The announcement does not explain what a “spicy” or “rebellious” means, but most commercial AI models will refuse to generate sexually explicit, violent, or illegal content, and they are designed to avoid expressing biases picked up from their training data. Without such guardrails, the worry is that an AI model could help terrorists develop a bomb or could result in products that discriminate against users based on characteristics such as race, gender, or age.
xAI does not list any contact information on its website, and emails sent to common addresses bounced back. An email sent to the press address for X received an automated response reading, “Busy now, please check back later.”
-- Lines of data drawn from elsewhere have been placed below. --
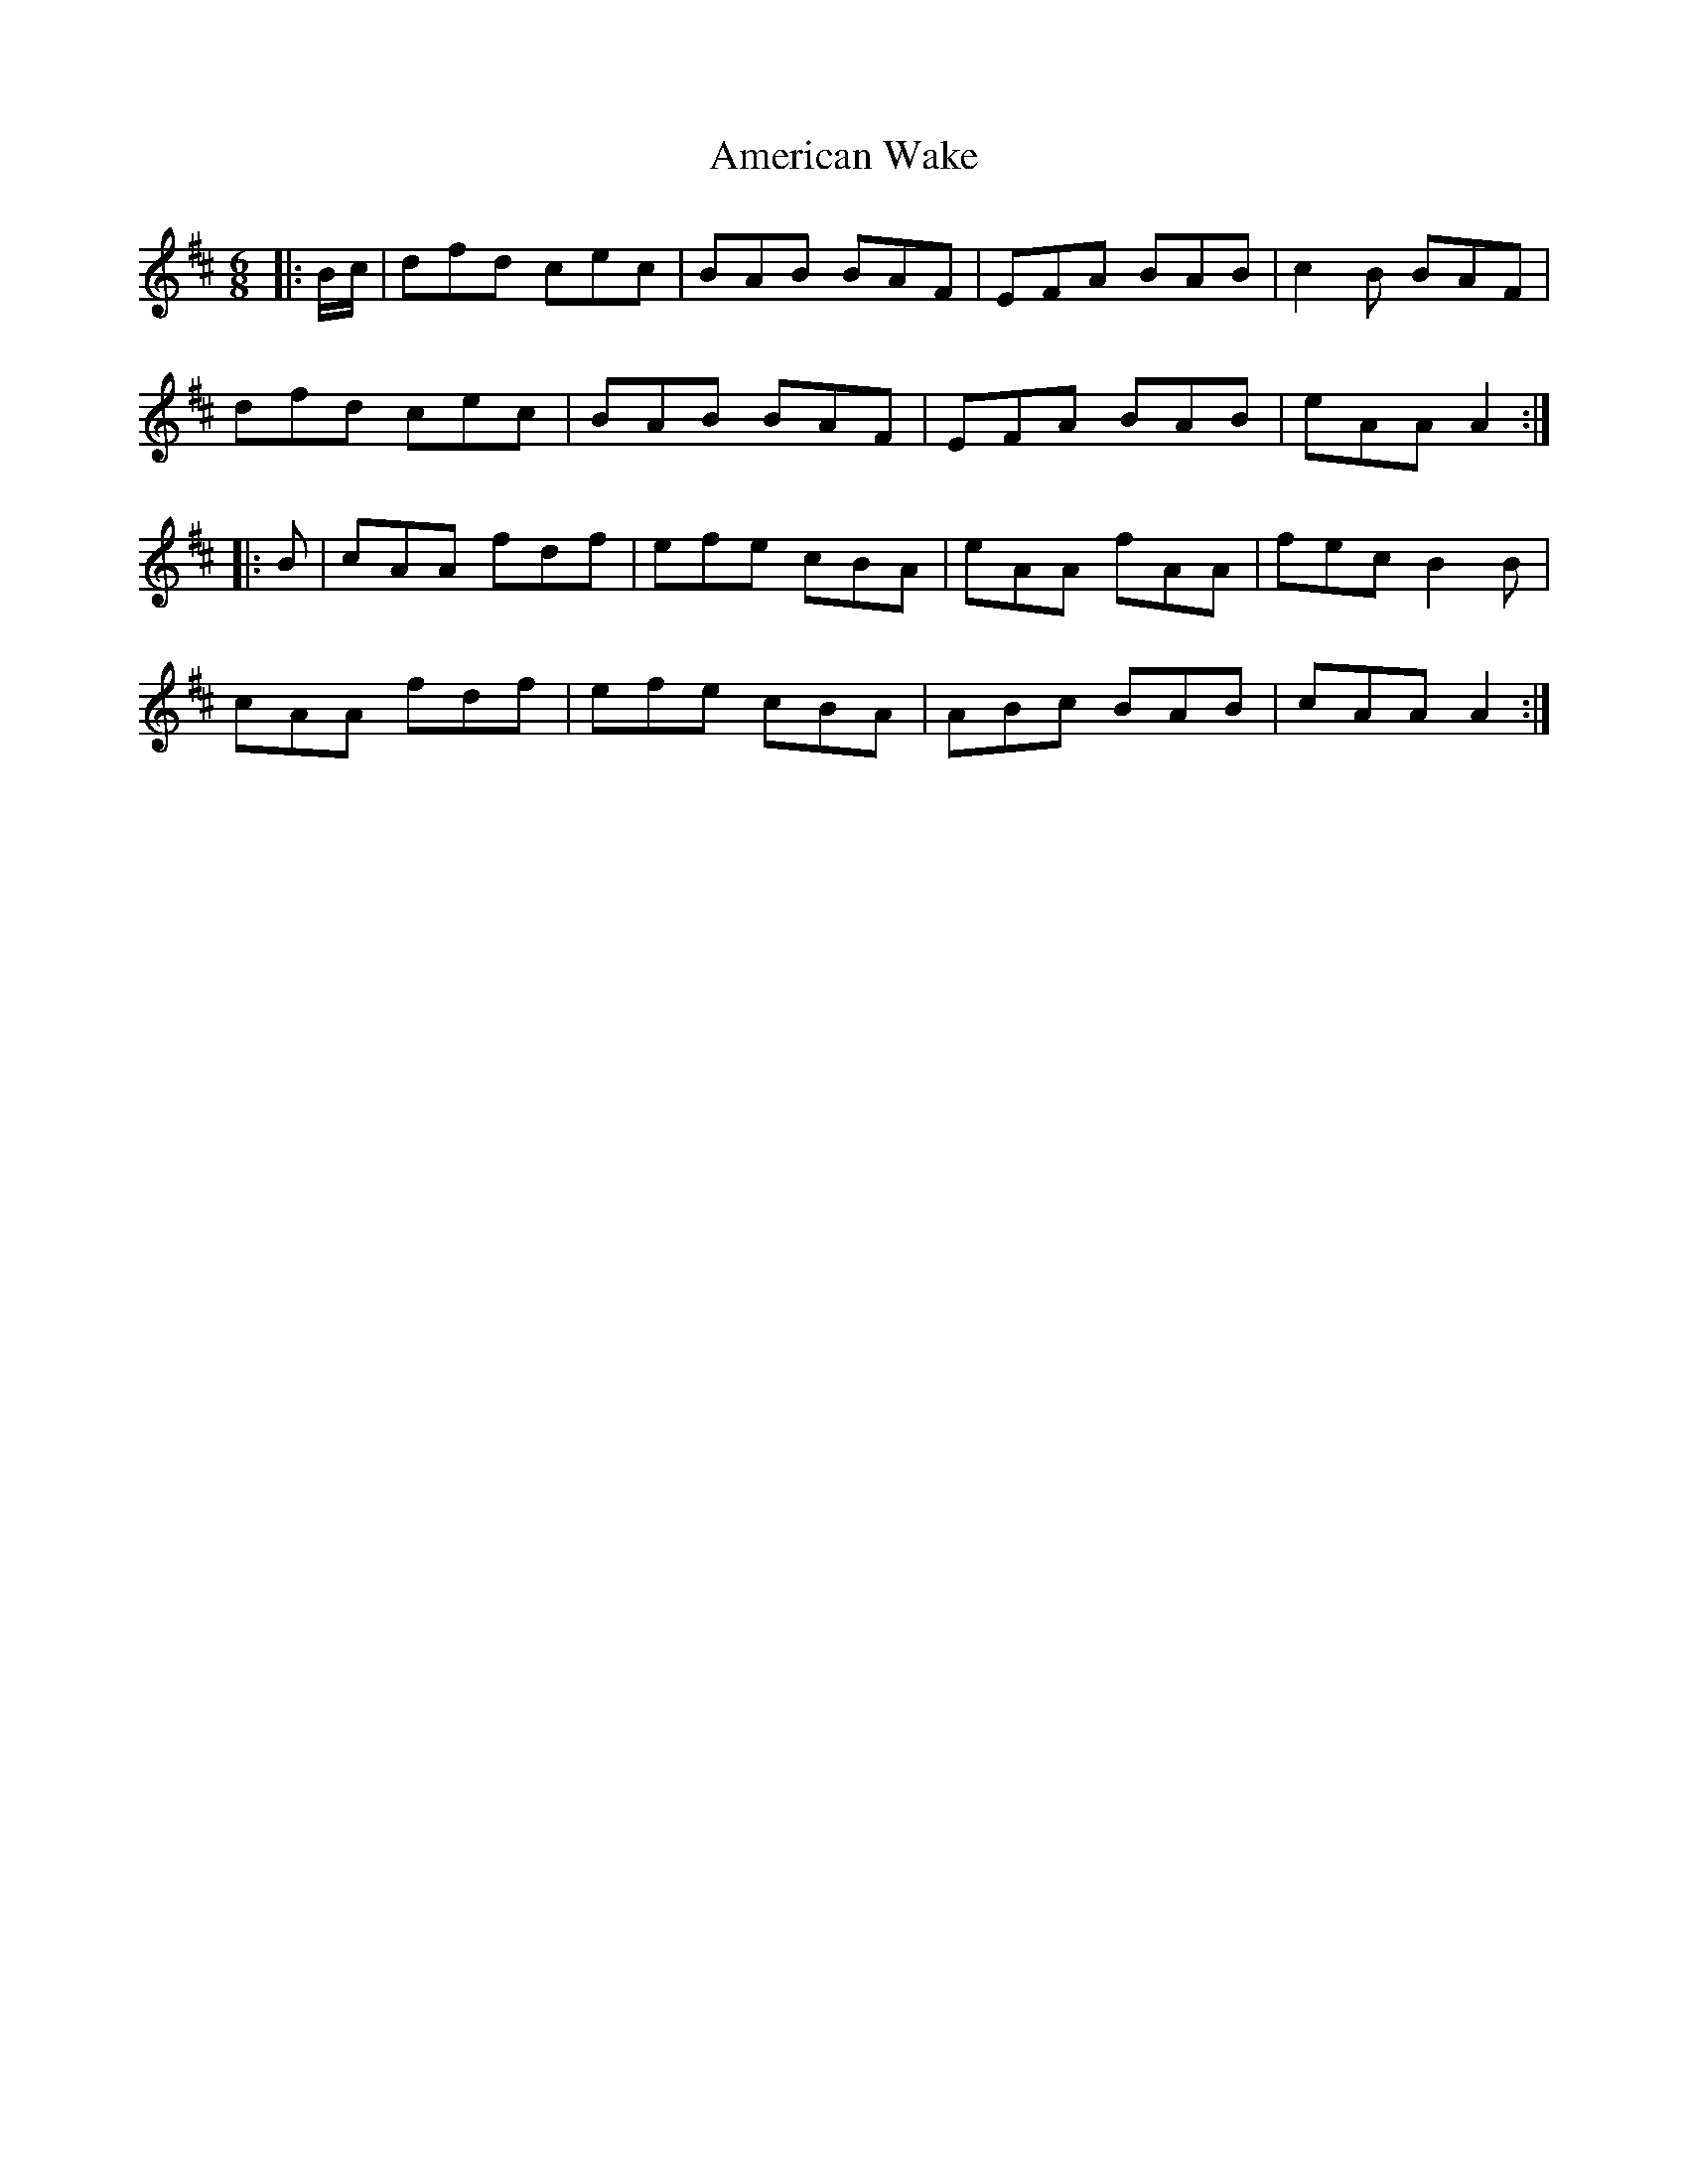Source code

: X: 1098
T: American Wake
R: jig
M: 6/8
K: Dmajor
|:B/c/|dfd cec|BAB BAF|EFA BAB|c2 B BAF|
dfd cec|BAB BAF|EFA BAB|eAA A2:|
|:B|cAA fdf|efe cBA|eAA fAA|fec B2 B|
cAA fdf|efe cBA|ABc BAB|cAA A2:|

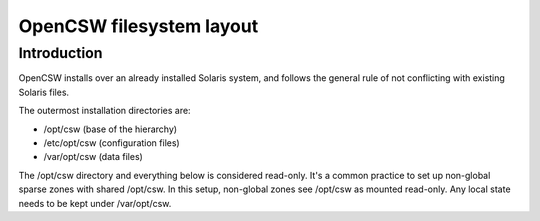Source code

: -------------------------
OpenCSW filesystem layout
-------------------------

.. highlight:: text

Introduction
------------

OpenCSW installs over an already installed Solaris system, and follows the
general rule of not conflicting with existing Solaris files.

The outermost installation directories are:

* /opt/csw (base of the hierarchy)
* /etc/opt/csw (configuration files)
* /var/opt/csw (data files)

The /opt/csw directory and everything below is considered read-only. It's
a common practice to set up non-global sparse zones with shared /opt/csw. In
this setup, non-global zones see /opt/csw as mounted read-only. Any local
state needs to be kept under /var/opt/csw.
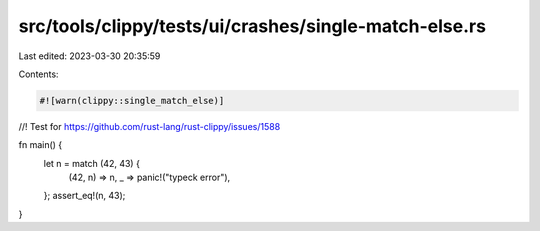 src/tools/clippy/tests/ui/crashes/single-match-else.rs
======================================================

Last edited: 2023-03-30 20:35:59

Contents:

.. code-block:: rs

    #![warn(clippy::single_match_else)]

//! Test for https://github.com/rust-lang/rust-clippy/issues/1588

fn main() {
    let n = match (42, 43) {
        (42, n) => n,
        _ => panic!("typeck error"),
    };
    assert_eq!(n, 43);
}


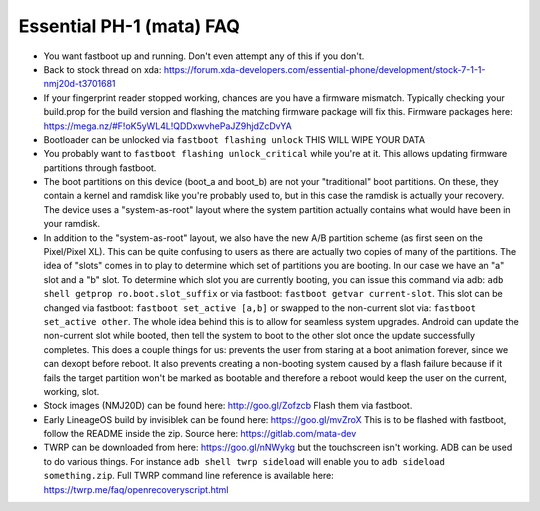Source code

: Essential PH-1 (mata) FAQ
=================================================

* You want fastboot up and running. Don't even attempt any of this if you don't.
* Back to stock thread on xda: https://forum.xda-developers.com/essential-phone/development/stock-7-1-1-nmj20d-t3701681
* If your fingerprint reader stopped working, chances are you have a firmware mismatch. Typically checking your build.prop for the build version and flashing the matching firmware package will fix this. Firmware packages here: https://mega.nz/#F!oK5yWL4L!QDDxwvhePaJZ9hjdZcDvYA
* Bootloader can be unlocked via ``fastboot flashing unlock`` THIS WILL WIPE YOUR DATA
* You probably want to ``fastboot flashing unlock_critical`` while you're at it. This allows updating firmware partitions through fastboot.
* The boot partitions on this device (boot_a and boot_b) are not your "traditional" boot partitions. On these, they contain a kernel and ramdisk like you're probably used to, but in this case the ramdisk is actually your recovery. The device uses a "system-as-root" layout where the system partition actually contains what would have been in your ramdisk.
* In addition to the "system-as-root" layout, we also have the new A/B partition scheme (as first seen on the Pixel/Pixel XL). This can be quite confusing to users as there are actually two copies of many of the partitions. The idea of "slots" comes in to play to determine which set of partitions you are booting. In our case we have an "a" slot and a "b" slot. To determine which slot you are currently booting, you can issue this command via adb: ``adb shell getprop ro.boot.slot_suffix`` or via fastboot: ``fastboot getvar current-slot``. This slot can be changed via fastboot: ``fastboot set_active [a,b]`` or swapped to the non-current slot via: ``fastboot set_active other``. The whole idea behind this is to allow for seamless system upgrades. Android can update the non-current slot while booted, then tell the system to boot to the other slot once the update successfully completes. This does a couple things for us: prevents the user from staring at a boot animation forever, since we can dexopt before reboot. It also prevents creating a non-booting system caused by a flash failure because if it fails the target partition won't be marked as bootable and therefore a reboot would keep the user on the current, working, slot.
* Stock images (NMJ20D) can be found here: http://goo.gl/Zofzcb Flash them via fastboot.
* Early LineageOS build by invisiblek can be found here: https://goo.gl/mvZroX This is to be flashed with fastboot, follow the README inside the zip. Source here: https://gitlab.com/mata-dev
* TWRP can be downloaded from here: https://goo.gl/nNWykg but the touchscreen isn't working. ADB can be used to do various things. For instance ``adb shell twrp sideload`` will enable you to ``adb sideload something.zip``. Full TWRP command line reference is available here: https://twrp.me/faq/openrecoveryscript.html
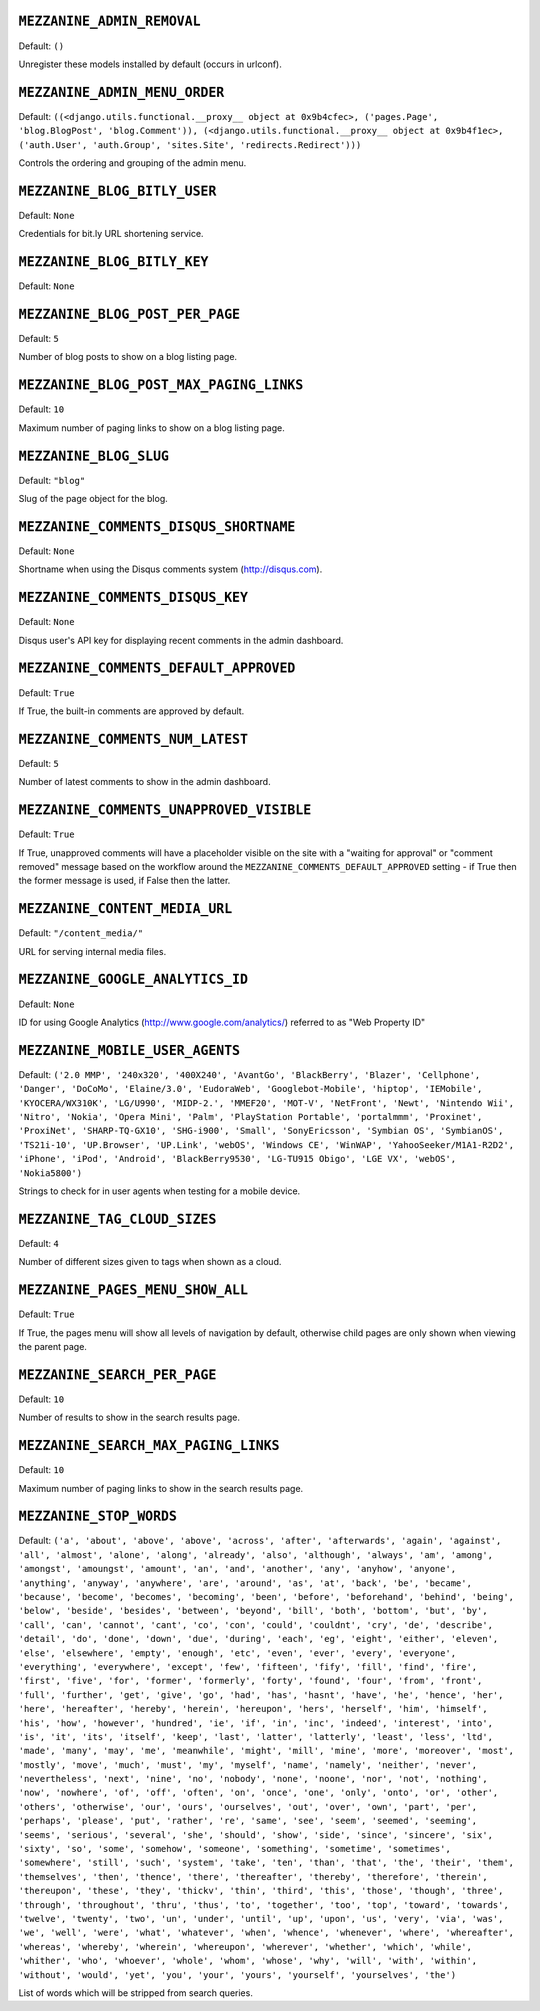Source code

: .. THIS DOCUMENT IS AUTO GENERATED VIA conf.py

``MEZZANINE_ADMIN_REMOVAL``
---------------------------

Default: ``()``

Unregister these models installed by default (occurs in urlconf).

``MEZZANINE_ADMIN_MENU_ORDER``
------------------------------

Default: ``((<django.utils.functional.__proxy__ object at 0x9b4cfec>, ('pages.Page', 'blog.BlogPost', 'blog.Comment')), (<django.utils.functional.__proxy__ object at 0x9b4f1ec>, ('auth.User', 'auth.Group', 'sites.Site', 'redirects.Redirect')))``

Controls the ordering and grouping of the admin menu.

``MEZZANINE_BLOG_BITLY_USER``
-----------------------------

Default: ``None``

Credentials for bit.ly URL shortening service.

``MEZZANINE_BLOG_BITLY_KEY``
----------------------------

Default: ``None``


``MEZZANINE_BLOG_POST_PER_PAGE``
--------------------------------

Default: ``5``

Number of blog posts to show on a blog listing page.

``MEZZANINE_BLOG_POST_MAX_PAGING_LINKS``
----------------------------------------

Default: ``10``

Maximum number of paging links to show on a blog listing page.

``MEZZANINE_BLOG_SLUG``
-----------------------

Default: ``"blog"``

Slug of the page object for the blog.

``MEZZANINE_COMMENTS_DISQUS_SHORTNAME``
---------------------------------------

Default: ``None``

Shortname when using the Disqus comments system (http://disqus.com).

``MEZZANINE_COMMENTS_DISQUS_KEY``
---------------------------------

Default: ``None``

Disqus user's API key for displaying recent comments in the admin dashboard.

``MEZZANINE_COMMENTS_DEFAULT_APPROVED``
---------------------------------------

Default: ``True``

If True, the built-in comments are approved by default.

``MEZZANINE_COMMENTS_NUM_LATEST``
---------------------------------

Default: ``5``

Number of latest comments to show in the admin dashboard.

``MEZZANINE_COMMENTS_UNAPPROVED_VISIBLE``
-----------------------------------------

Default: ``True``

If True, unapproved comments will have a placeholder visible on the site
with a "waiting for approval" or "comment removed" message based on the
workflow around the ``MEZZANINE_COMMENTS_DEFAULT_APPROVED`` setting - if
True then the former message is used, if False then the latter.

``MEZZANINE_CONTENT_MEDIA_URL``
-------------------------------

Default: ``"/content_media/"``

URL for serving internal media files.

``MEZZANINE_GOOGLE_ANALYTICS_ID``
---------------------------------

Default: ``None``

ID for using Google Analytics (http://www.google.com/analytics/) referred to
as "Web Property ID"

``MEZZANINE_MOBILE_USER_AGENTS``
--------------------------------

Default: ``('2.0 MMP', '240x320', '400X240', 'AvantGo', 'BlackBerry', 'Blazer', 'Cellphone', 'Danger', 'DoCoMo', 'Elaine/3.0', 'EudoraWeb', 'Googlebot-Mobile', 'hiptop', 'IEMobile', 'KYOCERA/WX310K', 'LG/U990', 'MIDP-2.', 'MMEF20', 'MOT-V', 'NetFront', 'Newt', 'Nintendo Wii', 'Nitro', 'Nokia', 'Opera Mini', 'Palm', 'PlayStation Portable', 'portalmmm', 'Proxinet', 'ProxiNet', 'SHARP-TQ-GX10', 'SHG-i900', 'Small', 'SonyEricsson', 'Symbian OS', 'SymbianOS', 'TS21i-10', 'UP.Browser', 'UP.Link', 'webOS', 'Windows CE', 'WinWAP', 'YahooSeeker/M1A1-R2D2', 'iPhone', 'iPod', 'Android', 'BlackBerry9530', 'LG-TU915 Obigo', 'LGE VX', 'webOS', 'Nokia5800')``

Strings to check for in user agents when testing for a mobile device.

``MEZZANINE_TAG_CLOUD_SIZES``
-----------------------------

Default: ``4``

Number of different sizes given to tags when shown as a cloud.

``MEZZANINE_PAGES_MENU_SHOW_ALL``
---------------------------------

Default: ``True``

If True, the pages menu will show all levels of navigation by default,
otherwise child pages are only shown when viewing the parent page.

``MEZZANINE_SEARCH_PER_PAGE``
-----------------------------

Default: ``10``

Number of results to show in the search results page.

``MEZZANINE_SEARCH_MAX_PAGING_LINKS``
-------------------------------------

Default: ``10``

Maximum number of paging links to show in the search results page.

``MEZZANINE_STOP_WORDS``
------------------------

Default: ``('a', 'about', 'above', 'above', 'across', 'after', 'afterwards', 'again', 'against', 'all', 'almost', 'alone', 'along', 'already', 'also', 'although', 'always', 'am', 'among', 'amongst', 'amoungst', 'amount', 'an', 'and', 'another', 'any', 'anyhow', 'anyone', 'anything', 'anyway', 'anywhere', 'are', 'around', 'as', 'at', 'back', 'be', 'became', 'because', 'become', 'becomes', 'becoming', 'been', 'before', 'beforehand', 'behind', 'being', 'below', 'beside', 'besides', 'between', 'beyond', 'bill', 'both', 'bottom', 'but', 'by', 'call', 'can', 'cannot', 'cant', 'co', 'con', 'could', 'couldnt', 'cry', 'de', 'describe', 'detail', 'do', 'done', 'down', 'due', 'during', 'each', 'eg', 'eight', 'either', 'eleven', 'else', 'elsewhere', 'empty', 'enough', 'etc', 'even', 'ever', 'every', 'everyone', 'everything', 'everywhere', 'except', 'few', 'fifteen', 'fify', 'fill', 'find', 'fire', 'first', 'five', 'for', 'former', 'formerly', 'forty', 'found', 'four', 'from', 'front', 'full', 'further', 'get', 'give', 'go', 'had', 'has', 'hasnt', 'have', 'he', 'hence', 'her', 'here', 'hereafter', 'hereby', 'herein', 'hereupon', 'hers', 'herself', 'him', 'himself', 'his', 'how', 'however', 'hundred', 'ie', 'if', 'in', 'inc', 'indeed', 'interest', 'into', 'is', 'it', 'its', 'itself', 'keep', 'last', 'latter', 'latterly', 'least', 'less', 'ltd', 'made', 'many', 'may', 'me', 'meanwhile', 'might', 'mill', 'mine', 'more', 'moreover', 'most', 'mostly', 'move', 'much', 'must', 'my', 'myself', 'name', 'namely', 'neither', 'never', 'nevertheless', 'next', 'nine', 'no', 'nobody', 'none', 'noone', 'nor', 'not', 'nothing', 'now', 'nowhere', 'of', 'off', 'often', 'on', 'once', 'one', 'only', 'onto', 'or', 'other', 'others', 'otherwise', 'our', 'ours', 'ourselves', 'out', 'over', 'own', 'part', 'per', 'perhaps', 'please', 'put', 'rather', 're', 'same', 'see', 'seem', 'seemed', 'seeming', 'seems', 'serious', 'several', 'she', 'should', 'show', 'side', 'since', 'sincere', 'six', 'sixty', 'so', 'some', 'somehow', 'someone', 'something', 'sometime', 'sometimes', 'somewhere', 'still', 'such', 'system', 'take', 'ten', 'than', 'that', 'the', 'their', 'them', 'themselves', 'then', 'thence', 'there', 'thereafter', 'thereby', 'therefore', 'therein', 'thereupon', 'these', 'they', 'thickv', 'thin', 'third', 'this', 'those', 'though', 'three', 'through', 'throughout', 'thru', 'thus', 'to', 'together', 'too', 'top', 'toward', 'towards', 'twelve', 'twenty', 'two', 'un', 'under', 'until', 'up', 'upon', 'us', 'very', 'via', 'was', 'we', 'well', 'were', 'what', 'whatever', 'when', 'whence', 'whenever', 'where', 'whereafter', 'whereas', 'whereby', 'wherein', 'whereupon', 'wherever', 'whether', 'which', 'while', 'whither', 'who', 'whoever', 'whole', 'whom', 'whose', 'why', 'will', 'with', 'within', 'without', 'would', 'yet', 'you', 'your', 'yours', 'yourself', 'yourselves', 'the')``

List of words which will be stripped from search queries.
The xAI announcement says that Grok is built on top of a language model called Grok-1 that has 33 billion parameters. The company says it developed Grok in two months, a relatively short amount of time by industry standards, and also claims that a fundamental advantage is its “real-time knowledge of the world via the X platform,” or the platform formerly known as Twitter, which Musk acquired for $44 billion in 2022.
Stella Biderman, an AI researcher with EleutherAI, an open source AI endeavor, says the claims made in the xAI announcement seem plausible. Biderman suggests that Grok will use what’s known as “retrieval augmented generation” to add up-to-date information from X to its output. Other cutting-edge language models do this using search engine results and other information.
Large language models have proven stunningly capable over the past year or so, as highlighted most famously by OpenAI’s groundbreaking chatbot, ChatGPT.
These models feed on huge amounts of text taken from books and the web, and then generate text in response to a prompt. They are typically also given further training by humans to make them less likely to produce offensive, rude, or dangerous outputs, and to make them more likely to answer questions in ways that seem coherent and plausibly correct, although they are still prone to producing errors and biases.